Lo spazio colorato è posseduto come sostanza emotiva, strasformato e modulato da segni modulati dalla luce, costruito fuori dalla sfera naturale da ispirazioni e messaggi.
“Un fiore mai cade
se un cuore lo raccoglie”;
“Le montagne dello spirito
non hanno parole”;
“Il quadro è un mondo
che parla attraverso il silenzio”.
(Giuseppe Boaretto)
Altre piccole notazioni poetiche nascono dalla vita di ogni giorno:
“Rondini che nell’estate la sera partite
non portate via i sogni miei
anch’io amo sognare…”.
(Giuseppe Boaretto)
Perciò,
“Il sogno più bello
rimane sempre un sogno”.
(Giuseppe Boaretto)
Per questo tramite si risale a Kandinskj, alla teoria dell’espressionismo puro.
“L’opera d’arte, sosteneva agli inizi del novecento, è l’espressione esteriore di una necessità interiore… Agisce direttamente sull’animo come un suono musicale”.

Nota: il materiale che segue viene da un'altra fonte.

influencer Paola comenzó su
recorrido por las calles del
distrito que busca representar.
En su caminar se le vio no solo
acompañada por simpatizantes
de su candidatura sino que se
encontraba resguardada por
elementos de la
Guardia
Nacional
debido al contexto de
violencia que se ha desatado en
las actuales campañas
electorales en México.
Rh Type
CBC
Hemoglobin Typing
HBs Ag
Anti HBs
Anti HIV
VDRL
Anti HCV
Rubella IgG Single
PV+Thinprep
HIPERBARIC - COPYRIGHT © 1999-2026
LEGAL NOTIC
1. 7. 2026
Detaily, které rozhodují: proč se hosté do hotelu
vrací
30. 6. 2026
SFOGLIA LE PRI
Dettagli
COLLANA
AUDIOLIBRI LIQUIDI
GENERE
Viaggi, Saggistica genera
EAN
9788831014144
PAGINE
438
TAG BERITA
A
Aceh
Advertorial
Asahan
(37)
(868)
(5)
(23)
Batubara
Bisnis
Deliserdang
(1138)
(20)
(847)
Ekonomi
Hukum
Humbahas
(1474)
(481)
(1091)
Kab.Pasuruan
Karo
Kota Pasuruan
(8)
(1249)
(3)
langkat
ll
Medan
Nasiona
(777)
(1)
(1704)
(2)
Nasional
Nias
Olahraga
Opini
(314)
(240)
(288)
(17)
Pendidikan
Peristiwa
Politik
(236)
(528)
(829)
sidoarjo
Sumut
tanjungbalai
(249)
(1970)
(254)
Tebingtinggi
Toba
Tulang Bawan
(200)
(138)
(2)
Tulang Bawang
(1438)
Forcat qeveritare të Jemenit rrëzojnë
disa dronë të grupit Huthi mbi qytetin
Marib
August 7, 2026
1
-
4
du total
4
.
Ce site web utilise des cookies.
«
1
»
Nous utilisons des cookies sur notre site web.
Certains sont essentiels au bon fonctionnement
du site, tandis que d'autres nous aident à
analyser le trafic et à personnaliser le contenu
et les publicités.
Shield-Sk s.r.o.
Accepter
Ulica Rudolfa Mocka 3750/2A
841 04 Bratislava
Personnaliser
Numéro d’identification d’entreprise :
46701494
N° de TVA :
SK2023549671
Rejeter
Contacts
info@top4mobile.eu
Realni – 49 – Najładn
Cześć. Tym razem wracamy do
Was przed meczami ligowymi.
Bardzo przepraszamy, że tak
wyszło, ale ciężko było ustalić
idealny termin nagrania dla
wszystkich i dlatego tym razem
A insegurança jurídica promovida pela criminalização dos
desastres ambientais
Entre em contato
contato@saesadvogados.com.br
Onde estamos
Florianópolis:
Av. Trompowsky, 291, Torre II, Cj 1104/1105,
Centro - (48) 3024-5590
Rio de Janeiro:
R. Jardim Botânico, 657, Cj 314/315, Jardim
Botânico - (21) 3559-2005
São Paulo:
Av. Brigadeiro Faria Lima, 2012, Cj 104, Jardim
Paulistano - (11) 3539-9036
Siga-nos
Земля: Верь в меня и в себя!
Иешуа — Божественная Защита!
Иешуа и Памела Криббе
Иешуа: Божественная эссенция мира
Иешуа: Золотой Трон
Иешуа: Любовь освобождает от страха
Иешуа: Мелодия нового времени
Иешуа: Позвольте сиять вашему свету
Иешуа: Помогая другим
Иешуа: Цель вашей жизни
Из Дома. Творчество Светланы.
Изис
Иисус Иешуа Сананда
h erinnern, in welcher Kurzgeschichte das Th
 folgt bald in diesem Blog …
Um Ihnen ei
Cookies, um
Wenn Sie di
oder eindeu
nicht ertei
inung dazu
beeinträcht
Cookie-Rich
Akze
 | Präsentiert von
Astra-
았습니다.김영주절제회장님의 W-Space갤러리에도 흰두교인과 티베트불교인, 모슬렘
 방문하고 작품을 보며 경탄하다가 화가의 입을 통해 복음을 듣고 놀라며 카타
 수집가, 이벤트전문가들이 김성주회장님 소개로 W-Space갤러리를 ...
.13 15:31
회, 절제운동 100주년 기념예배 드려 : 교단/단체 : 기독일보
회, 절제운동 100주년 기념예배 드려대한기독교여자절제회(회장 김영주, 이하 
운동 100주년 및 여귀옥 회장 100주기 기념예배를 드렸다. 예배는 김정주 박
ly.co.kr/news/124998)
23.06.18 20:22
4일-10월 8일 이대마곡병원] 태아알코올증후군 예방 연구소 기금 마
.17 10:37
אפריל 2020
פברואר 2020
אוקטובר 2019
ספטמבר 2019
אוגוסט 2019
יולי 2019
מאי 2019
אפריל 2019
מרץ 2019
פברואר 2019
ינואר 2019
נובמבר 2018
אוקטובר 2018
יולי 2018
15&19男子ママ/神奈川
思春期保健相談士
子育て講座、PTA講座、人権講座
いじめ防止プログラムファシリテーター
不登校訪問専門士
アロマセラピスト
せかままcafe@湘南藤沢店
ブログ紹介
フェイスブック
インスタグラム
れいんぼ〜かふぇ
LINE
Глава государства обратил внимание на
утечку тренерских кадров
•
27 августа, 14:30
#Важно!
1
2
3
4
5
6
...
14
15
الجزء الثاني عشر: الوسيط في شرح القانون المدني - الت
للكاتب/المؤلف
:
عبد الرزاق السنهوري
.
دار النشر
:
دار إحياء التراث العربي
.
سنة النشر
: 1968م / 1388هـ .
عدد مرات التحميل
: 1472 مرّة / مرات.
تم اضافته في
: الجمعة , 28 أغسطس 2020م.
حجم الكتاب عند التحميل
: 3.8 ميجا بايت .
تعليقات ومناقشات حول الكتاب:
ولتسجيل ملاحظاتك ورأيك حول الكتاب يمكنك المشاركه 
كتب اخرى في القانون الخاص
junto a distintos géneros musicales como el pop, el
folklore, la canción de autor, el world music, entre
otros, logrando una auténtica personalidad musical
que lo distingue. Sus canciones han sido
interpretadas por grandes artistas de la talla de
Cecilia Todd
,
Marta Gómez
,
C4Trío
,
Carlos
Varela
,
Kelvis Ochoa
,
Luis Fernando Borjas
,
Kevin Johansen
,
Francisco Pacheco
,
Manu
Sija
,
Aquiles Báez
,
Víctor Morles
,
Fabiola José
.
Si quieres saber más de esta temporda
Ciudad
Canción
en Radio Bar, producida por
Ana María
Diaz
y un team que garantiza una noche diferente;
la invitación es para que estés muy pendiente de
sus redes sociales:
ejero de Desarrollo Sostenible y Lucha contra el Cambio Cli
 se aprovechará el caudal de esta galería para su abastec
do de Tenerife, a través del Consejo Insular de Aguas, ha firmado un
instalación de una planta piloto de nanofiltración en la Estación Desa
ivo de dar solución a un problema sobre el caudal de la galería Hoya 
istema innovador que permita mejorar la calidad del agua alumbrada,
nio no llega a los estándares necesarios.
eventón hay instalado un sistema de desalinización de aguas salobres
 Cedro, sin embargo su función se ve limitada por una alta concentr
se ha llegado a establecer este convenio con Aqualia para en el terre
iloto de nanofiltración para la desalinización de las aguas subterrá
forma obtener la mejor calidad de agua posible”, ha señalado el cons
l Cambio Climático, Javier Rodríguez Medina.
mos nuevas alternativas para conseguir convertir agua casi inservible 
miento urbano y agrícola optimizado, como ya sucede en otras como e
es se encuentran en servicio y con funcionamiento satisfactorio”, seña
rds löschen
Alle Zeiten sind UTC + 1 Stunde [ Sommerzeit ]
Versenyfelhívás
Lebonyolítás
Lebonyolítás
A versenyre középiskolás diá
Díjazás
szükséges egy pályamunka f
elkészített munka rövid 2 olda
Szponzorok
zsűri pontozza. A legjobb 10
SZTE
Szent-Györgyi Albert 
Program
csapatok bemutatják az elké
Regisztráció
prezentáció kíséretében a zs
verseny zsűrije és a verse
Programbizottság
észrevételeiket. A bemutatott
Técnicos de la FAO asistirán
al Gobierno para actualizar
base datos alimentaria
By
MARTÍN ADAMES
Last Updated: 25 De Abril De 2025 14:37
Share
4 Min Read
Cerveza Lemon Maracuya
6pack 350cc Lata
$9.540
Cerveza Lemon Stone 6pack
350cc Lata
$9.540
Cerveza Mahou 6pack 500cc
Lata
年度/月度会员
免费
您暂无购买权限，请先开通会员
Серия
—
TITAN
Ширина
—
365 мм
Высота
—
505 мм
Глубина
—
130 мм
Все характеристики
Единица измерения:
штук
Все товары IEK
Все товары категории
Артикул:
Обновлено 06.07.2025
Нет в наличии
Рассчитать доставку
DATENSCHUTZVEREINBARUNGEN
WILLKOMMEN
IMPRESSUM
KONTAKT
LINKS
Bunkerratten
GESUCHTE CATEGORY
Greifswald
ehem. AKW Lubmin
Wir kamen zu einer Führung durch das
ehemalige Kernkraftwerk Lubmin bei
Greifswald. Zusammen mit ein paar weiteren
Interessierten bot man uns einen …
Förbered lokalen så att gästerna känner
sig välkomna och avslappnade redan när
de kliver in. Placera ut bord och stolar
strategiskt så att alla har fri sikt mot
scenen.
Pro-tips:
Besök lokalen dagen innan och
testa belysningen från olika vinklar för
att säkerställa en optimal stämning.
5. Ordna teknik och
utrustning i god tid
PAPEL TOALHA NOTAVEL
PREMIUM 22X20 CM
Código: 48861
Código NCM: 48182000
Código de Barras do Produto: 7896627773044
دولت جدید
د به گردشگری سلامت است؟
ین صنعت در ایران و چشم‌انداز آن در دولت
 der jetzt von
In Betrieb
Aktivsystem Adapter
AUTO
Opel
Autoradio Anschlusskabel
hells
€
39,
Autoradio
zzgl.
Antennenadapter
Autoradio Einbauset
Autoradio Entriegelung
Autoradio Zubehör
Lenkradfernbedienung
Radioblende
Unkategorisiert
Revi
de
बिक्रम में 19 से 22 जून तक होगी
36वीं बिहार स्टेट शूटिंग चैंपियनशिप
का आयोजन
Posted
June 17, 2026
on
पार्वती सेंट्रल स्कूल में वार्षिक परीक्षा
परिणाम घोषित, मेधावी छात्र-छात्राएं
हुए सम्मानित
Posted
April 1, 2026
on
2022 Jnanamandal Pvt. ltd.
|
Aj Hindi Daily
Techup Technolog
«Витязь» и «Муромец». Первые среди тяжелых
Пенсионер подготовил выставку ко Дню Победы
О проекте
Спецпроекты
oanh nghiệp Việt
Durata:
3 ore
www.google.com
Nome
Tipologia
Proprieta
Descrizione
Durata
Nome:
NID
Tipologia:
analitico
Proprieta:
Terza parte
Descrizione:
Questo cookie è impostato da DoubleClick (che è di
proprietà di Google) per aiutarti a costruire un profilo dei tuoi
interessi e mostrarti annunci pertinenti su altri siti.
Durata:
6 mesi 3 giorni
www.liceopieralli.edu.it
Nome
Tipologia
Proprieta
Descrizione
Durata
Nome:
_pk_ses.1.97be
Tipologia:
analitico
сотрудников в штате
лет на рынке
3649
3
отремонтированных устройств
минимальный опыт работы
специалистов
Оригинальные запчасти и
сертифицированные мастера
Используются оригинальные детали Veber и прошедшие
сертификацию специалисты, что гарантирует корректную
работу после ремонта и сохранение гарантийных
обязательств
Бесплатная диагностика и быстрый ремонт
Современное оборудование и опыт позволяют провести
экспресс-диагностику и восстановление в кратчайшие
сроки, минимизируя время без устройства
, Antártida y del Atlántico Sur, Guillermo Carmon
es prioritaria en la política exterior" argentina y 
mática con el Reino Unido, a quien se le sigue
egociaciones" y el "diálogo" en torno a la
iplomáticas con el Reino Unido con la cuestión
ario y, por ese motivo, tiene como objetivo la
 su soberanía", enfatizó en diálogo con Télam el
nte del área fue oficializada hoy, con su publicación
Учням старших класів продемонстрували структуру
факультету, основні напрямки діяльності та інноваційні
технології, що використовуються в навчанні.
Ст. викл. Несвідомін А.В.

L’artista russo ha applicato una teoria di applicazione universale riferita alla psicologia dell’uomo. Ecco come spiega il meccanismo nello “Spirituale dell’arte”, testo fondamentale dell’arte moderna. “Lo spirito creativo riesce ad aprirsi un passaggio, dapprima in un’anima. Poi nelle anime, suscitando una nostalgia, l’impulso interiore diviene tanto forte da creare un novo valore nello spirito umano, un valore che incomincia a vivere nella coscienza o nell’inconscio dell’uomo. Da quel istante consapevole o inconsapevole l’uomo si mette a cercare una forma materiale per il nuovo valore che vive in lui in forma spirituale”. Sia pure a livello inconscio, senza avere piena consapevolezza, Giuseppe Boaretto cerca nelle sue pitture lo stesso amore Kandiskiano alla purezza del colore, alla verità interiore dell’appassionante bellezza del percepire, del conoscere e del creare. È un linguaggio astratto che spiega “gli stati d’animo” toccati dall’artista come i tasti di un pianoforte per metter in “vibrazione l’anima umana”. Leggevo i quadri che l’autore sfogliava, mano a mano nello studio-capanno infisso nel verde. Prevaleva l’azzurro, “il più immateriale dei colori ed il più profondo perché l’occhio vi si perde senza ostacoli in una sorta di nirvana ottico ed emozionale”. Così, “il linguaggio del silenzio” , “il cielo senza meta”, “meditazioni sull’azzurro” , sono insiemi di macchie colorate di azzurro, raccordate da ritmi di bianco materico, aggrumato a sottolineare quasi il silenzio profondo dell’infanzia, nella quiete delle origini, “del tempo bianco delle ere glaciali”. Altre volte l’azzurro degrada nel celeste con incroci e trasparenze di vetrata. Il cielo è sereno, il mare è calmo. Sono segni scaturiti dall’Essere, quasi scritture automatiche. Incisi o a rilievo tracciano colori di lontananze, spiragli di cielo, bagliori di luci vespertine. Cinque frammenti di vecchie tegole monocrome incollate sulla tela hanno un altissimo valore evocativo. Il calore dell’abitare nella casa paterna, sui Colli, il ricordo dell’antica tradizione contadina, ormai trascorsa. Questa materia povera trasferisce alla memoria la carica di una vita vissuta. Nel quadro le “Tegole, rondini e cielo” mentre il giallo riscalda il cuore, il verde della tela offre la quieta frescura di un fascio di erba tagliata da un prato di trifoglio a primavera. Come sempre l’azzurro:
“Saliva,
saliva nel silenzio,
profondo pungeva
senza bucare”.
(Giuseppe Boaretto)
Ancora Kandiskj per capire e confermare. “L’essenziale per me è poter dire ciò che voglio, raccontare il mio sono”. “ Considero la tecnica e la forma stessa come dei semplici strumenti per spiegarmi e, del resto, ciò che racconto non ha carattere narrativo né storico”.